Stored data
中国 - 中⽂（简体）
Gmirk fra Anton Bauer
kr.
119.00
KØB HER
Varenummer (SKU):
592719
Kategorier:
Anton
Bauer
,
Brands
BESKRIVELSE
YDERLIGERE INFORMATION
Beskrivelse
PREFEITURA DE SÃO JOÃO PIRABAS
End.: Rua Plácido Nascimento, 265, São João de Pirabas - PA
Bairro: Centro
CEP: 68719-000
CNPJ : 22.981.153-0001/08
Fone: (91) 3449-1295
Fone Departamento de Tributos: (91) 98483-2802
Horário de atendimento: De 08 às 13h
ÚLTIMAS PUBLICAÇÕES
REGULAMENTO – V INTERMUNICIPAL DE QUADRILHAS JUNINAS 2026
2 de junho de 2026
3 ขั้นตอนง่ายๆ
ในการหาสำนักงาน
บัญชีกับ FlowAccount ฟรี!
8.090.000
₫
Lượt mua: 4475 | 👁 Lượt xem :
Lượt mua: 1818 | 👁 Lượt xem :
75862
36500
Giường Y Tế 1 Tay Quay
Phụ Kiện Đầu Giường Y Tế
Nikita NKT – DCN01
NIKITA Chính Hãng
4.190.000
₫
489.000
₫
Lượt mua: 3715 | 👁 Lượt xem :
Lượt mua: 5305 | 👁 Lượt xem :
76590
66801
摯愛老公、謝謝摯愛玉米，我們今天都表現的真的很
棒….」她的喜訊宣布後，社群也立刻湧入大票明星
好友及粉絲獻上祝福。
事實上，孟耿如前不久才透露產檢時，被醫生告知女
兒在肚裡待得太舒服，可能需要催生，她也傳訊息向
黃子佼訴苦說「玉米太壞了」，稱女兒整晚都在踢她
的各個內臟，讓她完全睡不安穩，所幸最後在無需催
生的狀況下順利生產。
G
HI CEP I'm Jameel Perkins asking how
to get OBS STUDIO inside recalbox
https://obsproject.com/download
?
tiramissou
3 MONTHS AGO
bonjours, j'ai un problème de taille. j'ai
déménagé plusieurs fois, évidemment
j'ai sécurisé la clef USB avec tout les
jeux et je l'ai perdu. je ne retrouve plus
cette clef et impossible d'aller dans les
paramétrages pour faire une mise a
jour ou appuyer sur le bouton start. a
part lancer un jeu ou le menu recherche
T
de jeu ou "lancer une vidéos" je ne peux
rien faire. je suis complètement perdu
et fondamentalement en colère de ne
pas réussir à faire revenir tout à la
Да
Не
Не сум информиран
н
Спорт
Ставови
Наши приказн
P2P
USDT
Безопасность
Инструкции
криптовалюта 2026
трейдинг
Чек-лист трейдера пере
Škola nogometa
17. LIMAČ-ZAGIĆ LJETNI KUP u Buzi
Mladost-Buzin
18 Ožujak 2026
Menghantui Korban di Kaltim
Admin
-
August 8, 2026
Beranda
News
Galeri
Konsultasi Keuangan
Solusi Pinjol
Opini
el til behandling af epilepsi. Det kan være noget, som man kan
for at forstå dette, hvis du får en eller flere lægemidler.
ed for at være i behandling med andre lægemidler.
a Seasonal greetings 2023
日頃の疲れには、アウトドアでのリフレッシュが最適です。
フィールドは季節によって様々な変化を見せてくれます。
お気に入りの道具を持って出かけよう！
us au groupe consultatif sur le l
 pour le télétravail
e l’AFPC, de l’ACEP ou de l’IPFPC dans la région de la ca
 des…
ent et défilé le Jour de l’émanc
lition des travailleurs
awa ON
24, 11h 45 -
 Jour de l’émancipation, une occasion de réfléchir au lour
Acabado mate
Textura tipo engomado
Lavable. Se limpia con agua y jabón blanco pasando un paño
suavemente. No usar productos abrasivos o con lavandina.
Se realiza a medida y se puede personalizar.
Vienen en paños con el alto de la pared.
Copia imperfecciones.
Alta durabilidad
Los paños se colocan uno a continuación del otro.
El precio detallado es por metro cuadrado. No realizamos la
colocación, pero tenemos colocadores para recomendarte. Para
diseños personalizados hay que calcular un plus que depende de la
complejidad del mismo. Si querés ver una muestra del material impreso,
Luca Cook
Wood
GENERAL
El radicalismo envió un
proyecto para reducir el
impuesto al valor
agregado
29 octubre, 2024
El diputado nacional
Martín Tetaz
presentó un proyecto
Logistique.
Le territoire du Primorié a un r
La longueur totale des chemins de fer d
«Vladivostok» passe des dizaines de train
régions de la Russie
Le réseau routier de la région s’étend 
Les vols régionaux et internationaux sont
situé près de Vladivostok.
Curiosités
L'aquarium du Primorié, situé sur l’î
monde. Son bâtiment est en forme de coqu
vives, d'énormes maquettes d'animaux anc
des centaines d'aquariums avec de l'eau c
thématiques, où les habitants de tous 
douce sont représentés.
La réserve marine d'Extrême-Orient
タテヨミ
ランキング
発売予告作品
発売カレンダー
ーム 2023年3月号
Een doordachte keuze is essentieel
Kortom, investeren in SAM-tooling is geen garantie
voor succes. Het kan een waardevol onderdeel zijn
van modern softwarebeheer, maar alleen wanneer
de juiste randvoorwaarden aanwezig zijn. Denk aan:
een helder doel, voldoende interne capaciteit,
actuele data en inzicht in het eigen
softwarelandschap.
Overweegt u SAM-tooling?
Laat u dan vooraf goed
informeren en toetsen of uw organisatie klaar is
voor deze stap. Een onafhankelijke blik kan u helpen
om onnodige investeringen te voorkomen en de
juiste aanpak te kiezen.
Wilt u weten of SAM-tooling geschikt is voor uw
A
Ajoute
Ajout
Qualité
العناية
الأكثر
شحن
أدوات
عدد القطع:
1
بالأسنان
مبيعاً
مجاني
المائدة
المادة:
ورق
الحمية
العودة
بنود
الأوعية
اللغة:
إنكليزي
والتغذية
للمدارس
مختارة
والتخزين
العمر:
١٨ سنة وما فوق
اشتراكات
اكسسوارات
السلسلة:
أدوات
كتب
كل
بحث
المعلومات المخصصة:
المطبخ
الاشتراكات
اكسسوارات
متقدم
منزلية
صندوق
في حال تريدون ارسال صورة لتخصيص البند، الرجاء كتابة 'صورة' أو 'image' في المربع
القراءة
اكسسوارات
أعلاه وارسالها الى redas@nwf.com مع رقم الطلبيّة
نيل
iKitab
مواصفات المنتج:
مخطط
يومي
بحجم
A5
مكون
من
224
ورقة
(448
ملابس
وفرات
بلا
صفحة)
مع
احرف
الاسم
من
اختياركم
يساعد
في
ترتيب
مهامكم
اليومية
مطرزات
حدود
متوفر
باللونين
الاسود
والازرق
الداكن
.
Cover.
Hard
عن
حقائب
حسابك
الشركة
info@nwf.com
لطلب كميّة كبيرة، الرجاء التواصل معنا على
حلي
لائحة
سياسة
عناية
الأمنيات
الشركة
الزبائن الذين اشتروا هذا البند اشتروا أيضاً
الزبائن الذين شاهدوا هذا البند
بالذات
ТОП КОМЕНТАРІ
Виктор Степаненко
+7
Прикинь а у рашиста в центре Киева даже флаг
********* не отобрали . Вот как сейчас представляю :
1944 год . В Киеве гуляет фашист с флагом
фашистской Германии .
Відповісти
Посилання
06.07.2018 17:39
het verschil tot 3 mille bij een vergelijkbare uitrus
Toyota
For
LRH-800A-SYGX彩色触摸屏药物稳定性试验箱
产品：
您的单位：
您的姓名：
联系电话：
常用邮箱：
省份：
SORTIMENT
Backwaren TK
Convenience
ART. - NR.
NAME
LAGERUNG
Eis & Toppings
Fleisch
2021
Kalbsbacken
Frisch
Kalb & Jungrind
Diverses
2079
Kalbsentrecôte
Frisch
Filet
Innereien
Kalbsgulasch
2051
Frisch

## EXERCISE BRIEF
Your task is to restate every record exactly.

## SOLVED EXERCISE
中国 - 中⽂（简体）
Gmirk fra Anton Bauer
kr.
119.00
KØB HER
Varenummer (SKU):
592719
Kategorier:
Anton
Bauer
,
Brands
BESKRIVELSE
YDERLIGERE INFORMATION
Beskrivelse
PREFEITURA DE SÃO JOÃO PIRABAS
End.: Rua Plácido Nascimento, 265, São João de Pirabas - PA
Bairro: Centro
CEP: 68719-000
CNPJ : 22.981.153-0001/08
Fone: (91) 3449-1295
Fone Departamento de Tributos: (91) 98483-2802
Horário de atendimento: De 08 às 13h
ÚLTIMAS PUBLICAÇÕES
REGULAMENTO – V INTERMUNICIPAL DE QUADRILHAS JUNINAS 2026
2 de junho de 2026
3 ขั้นตอนง่ายๆ
ในการหาสำนักงาน
บัญชีกับ FlowAccount ฟรี!
8.090.000
₫
Lượt mua: 4475 | 👁 Lượt xem :
Lượt mua: 1818 | 👁 Lượt xem :
75862
36500
Giường Y Tế 1 Tay Quay
Phụ Kiện Đầu Giường Y Tế
Nikita NKT – DCN01
NIKITA Chính Hãng
4.190.000
₫
489.000
₫
Lượt mua: 3715 | 👁 Lượt xem :
Lượt mua: 5305 | 👁 Lượt xem :
76590
66801
摯愛老公、謝謝摯愛玉米，我們今天都表現的真的很
棒….」她的喜訊宣布後，社群也立刻湧入大票明星
好友及粉絲獻上祝福。
事實上，孟耿如前不久才透露產檢時，被醫生告知女
兒在肚裡待得太舒服，可能需要催生，她也傳訊息向
黃子佼訴苦說「玉米太壞了」，稱女兒整晚都在踢她
的各個內臟，讓她完全睡不安穩，所幸最後在無需催
生的狀況下順利生產。
G
HI CEP I'm Jameel Perkins asking how
to get OBS STUDIO inside recalbox
https://obsproject.com/download
?
tiramissou
3 MONTHS AGO
bonjours, j'ai un problème de taille. j'ai
déménagé plusieurs fois, évidemment
j'ai sécurisé la clef USB avec tout les
jeux et je l'ai perdu. je ne retrouve plus
cette clef et impossible d'aller dans les
paramétrages pour faire une mise a
jour ou appuyer sur le bouton start. a
part lancer un jeu ou le menu recherche
T
de jeu ou "lancer une vidéos" je ne peux
rien faire. je suis complètement perdu
et fondamentalement en colère de ne
pas réussir à faire revenir tout à la
Да
Не
Не сум информиран
н
Спорт
Ставови
Наши приказн
P2P
USDT
Безопасность
Инструкции
криптовалюта 2026
трейдинг
Чек-лист трейдера пере
Škola nogometa
17. LIMAČ-ZAGIĆ LJETNI KUP u Buzi
Mladost-Buzin
18 Ožujak 2026
Menghantui Korban di Kaltim
Admin
-
August 8, 2026
Beranda
News
Galeri
Konsultasi Keuangan
Solusi Pinjol
Opini
el til behandling af epilepsi. Det kan være noget, som man kan
for at forstå dette, hvis du får en eller flere lægemidler.
ed for at være i behandling med andre lægemidler.
a Seasonal greetings 2023
日頃の疲れには、アウトドアでのリフレッシュが最適です。
フィールドは季節によって様々な変化を見せてくれます。
お気に入りの道具を持って出かけよう！
us au groupe consultatif sur le l
 pour le télétravail
e l’AFPC, de l’ACEP ou de l’IPFPC dans la région de la ca
 des…
ent et défilé le Jour de l’émanc
lition des travailleurs
awa ON
24, 11h 45 -
 Jour de l’émancipation, une occasion de réfléchir au lour
Acabado mate
Textura tipo engomado
Lavable. Se limpia con agua y jabón blanco pasando un paño
suavemente. No usar productos abrasivos o con lavandina.
Se realiza a medida y se puede personalizar.
Vienen en paños con el alto de la pared.
Copia imperfecciones.
Alta durabilidad
Los paños se colocan uno a continuación del otro.
El precio detallado es por metro cuadrado. No realizamos la
colocación, pero tenemos colocadores para recomendarte. Para
diseños personalizados hay que calcular un plus que depende de la
complejidad del mismo. Si querés ver una muestra del material impreso,
Luca Cook
Wood
GENERAL
El radicalismo envió un
proyecto para reducir el
impuesto al valor
agregado
29 octubre, 2024
El diputado nacional
Martín Tetaz
presentó un proyecto
Logistique.
Le territoire du Primorié a un r
La longueur totale des chemins de fer d
«Vladivostok» passe des dizaines de train
régions de la Russie
Le réseau routier de la région s’étend 
Les vols régionaux et internationaux sont
situé près de Vladivostok.
Curiosités
L'aquarium du Primorié, situé sur l’î
monde. Son bâtiment est en forme de coqu
vives, d'énormes maquettes d'animaux anc
des centaines d'aquariums avec de l'eau c
thématiques, où les habitants de tous 
douce sont représentés.
La réserve marine d'Extrême-Orient
タテヨミ
ランキング
発売予告作品
発売カレンダー
ーム 2023年3月号
Een doordachte keuze is essentieel
Kortom, investeren in SAM-tooling is geen garantie
voor succes. Het kan een waardevol onderdeel zijn
van modern softwarebeheer, maar alleen wanneer
de juiste randvoorwaarden aanwezig zijn. Denk aan:
een helder doel, voldoende interne capaciteit,
actuele data en inzicht in het eigen
softwarelandschap.
Overweegt u SAM-tooling?
Laat u dan vooraf goed
informeren en toetsen of uw organisatie klaar is
voor deze stap. Een onafhankelijke blik kan u helpen
om onnodige investeringen te voorkomen en de
juiste aanpak te kiezen.
Wilt u weten of SAM-tooling geschikt is voor uw
A
Ajoute
Ajout
Qualité
العناية
الأكثر
شحن
أدوات
عدد القطع:
1
بالأسنان
مبيعاً
مجاني
المائدة
المادة:
ورق
الحمية
العودة
بنود
الأوعية
اللغة:
إنكليزي
والتغذية
للمدارس
مختارة
والتخزين
العمر:
١٨ سنة وما فوق
اشتراكات
اكسسوارات
السلسلة:
أدوات
كتب
كل
بحث
المعلومات المخصصة:
المطبخ
الاشتراكات
اكسسوارات
متقدم
منزلية
صندوق
في حال تريدون ارسال صورة لتخصيص البند، الرجاء كتابة 'صورة' أو 'image' في المربع
القراءة
اكسسوارات
أعلاه وارسالها الى redas@nwf.com مع رقم الطلبيّة
نيل
iKitab
مواصفات المنتج:
مخطط
يومي
بحجم
A5
مكون
من
224
ورقة
(448
ملابس
وفرات
بلا
صفحة)
مع
احرف
الاسم
من
اختياركم
يساعد
في
ترتيب
مهامكم
اليومية
مطرزات
حدود
متوفر
باللونين
الاسود
والازرق
الداكن
.
Cover.
Hard
عن
حقائب
حسابك
الشركة
info@nwf.com
لطلب كميّة كبيرة، الرجاء التواصل معنا على
حلي
لائحة
سياسة
عناية
الأمنيات
الشركة
الزبائن الذين اشتروا هذا البند اشتروا أيضاً
الزبائن الذين شاهدوا هذا البند
بالذات
ТОП КОМЕНТАРІ
Виктор Степаненко
+7
Прикинь а у рашиста в центре Киева даже флаг
********* не отобрали . Вот как сейчас представляю :
1944 год . В Киеве гуляет фашист с флагом
фашистской Германии .
Відповісти
Посилання
06.07.2018 17:39
het verschil tot 3 mille bij een vergelijkbare uitrus
Toyota
For
LRH-800A-SYGX彩色触摸屏药物稳定性试验箱
产品：
您的单位：
您的姓名：
联系电话：
常用邮箱：
省份：
SORTIMENT
Backwaren TK
Convenience
ART. - NR.
NAME
LAGERUNG
Eis & Toppings
Fleisch
2021
Kalbsbacken
Frisch
Kalb & Jungrind
Diverses
2079
Kalbsentrecôte
Frisch
Filet
Innereien
Kalbsgulasch
2051
Frisch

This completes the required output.